Benar juga, walaupun awalnya dalam pemikiran si kecil bersilaturrahim hanya berorientasi pada ontalan, tetapi itu tidak akan menjadi pemikiran paten sampai dewasa. Sedangkan budaya silaturahminya tetap akan terjaga.
Sehingga jikapun tradisi ontalan membentuk mental pengemis, itu sifatnya hanya sebentar, dan akan berubah seiring kematangan perkembangan jiwanya. Sementara kebiasaan saling berkunjung antar kerabat akan tetap terpatri dalam jiwanya.
Hampir di setiap tindakan kita, pasti ada hal positif dan negatif. Jangan karena kenegatifan yang secuil kemudian kita tidak melakukan tindakan yang seharusnya, padahal sisi positifnya nyata-nyata lebih besar.
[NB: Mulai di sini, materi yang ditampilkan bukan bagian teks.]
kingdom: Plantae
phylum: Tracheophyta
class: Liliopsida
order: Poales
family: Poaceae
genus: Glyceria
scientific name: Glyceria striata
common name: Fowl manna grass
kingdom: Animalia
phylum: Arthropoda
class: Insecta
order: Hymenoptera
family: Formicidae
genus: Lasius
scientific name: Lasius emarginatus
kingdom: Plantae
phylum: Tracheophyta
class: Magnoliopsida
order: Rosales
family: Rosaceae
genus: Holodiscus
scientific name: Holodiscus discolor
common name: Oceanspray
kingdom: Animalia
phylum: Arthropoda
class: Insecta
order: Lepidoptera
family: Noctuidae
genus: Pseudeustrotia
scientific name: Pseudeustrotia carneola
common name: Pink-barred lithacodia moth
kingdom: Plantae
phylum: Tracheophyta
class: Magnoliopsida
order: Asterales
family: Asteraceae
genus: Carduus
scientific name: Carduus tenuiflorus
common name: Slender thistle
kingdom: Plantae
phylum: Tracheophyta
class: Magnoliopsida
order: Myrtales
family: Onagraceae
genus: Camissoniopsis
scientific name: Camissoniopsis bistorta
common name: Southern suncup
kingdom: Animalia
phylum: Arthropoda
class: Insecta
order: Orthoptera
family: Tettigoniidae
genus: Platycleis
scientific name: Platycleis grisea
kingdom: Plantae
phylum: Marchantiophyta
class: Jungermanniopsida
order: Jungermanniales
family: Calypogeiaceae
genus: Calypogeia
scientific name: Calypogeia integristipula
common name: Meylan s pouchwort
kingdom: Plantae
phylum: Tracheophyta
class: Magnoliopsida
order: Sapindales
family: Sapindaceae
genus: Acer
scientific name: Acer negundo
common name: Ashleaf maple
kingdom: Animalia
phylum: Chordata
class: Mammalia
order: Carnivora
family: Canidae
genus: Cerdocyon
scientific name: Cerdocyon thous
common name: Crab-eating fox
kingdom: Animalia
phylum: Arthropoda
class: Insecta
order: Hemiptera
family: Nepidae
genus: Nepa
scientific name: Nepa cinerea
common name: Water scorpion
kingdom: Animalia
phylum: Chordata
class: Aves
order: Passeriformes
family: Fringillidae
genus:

Ya, orang tualah yang akan mengambil peran memberikan pengertian pada si kecil bahwa ontalan semata-mata adalah bonus dalam bersilaturrahmi. Yang namanya bonus, ada dan tidaknya tergantung kebaikan si pemberi.
Kenyataannya, kita sebagai orang tua justeru melakukan kesalahan. Diakui atau tidak, kadang kitalah yang paling berharap terhadap ontalan. Anak kita diperlakukan sebagai kotak amal, dibawa ke sana ke mari dengan motif tersembunyi, mengumpulkan ontalan sebanyak-banyaknya, kemudian uang itu sebagian menjadi milik kita.
Semoga kita menyadari kekeliruan tersebut dan segera memperbaiki diri.
Mari jadikan tradisi ontalan sebagai hal positif untuk memotivasi anak-anak kita agar menjadi orang yang gemar bersilaturrahim.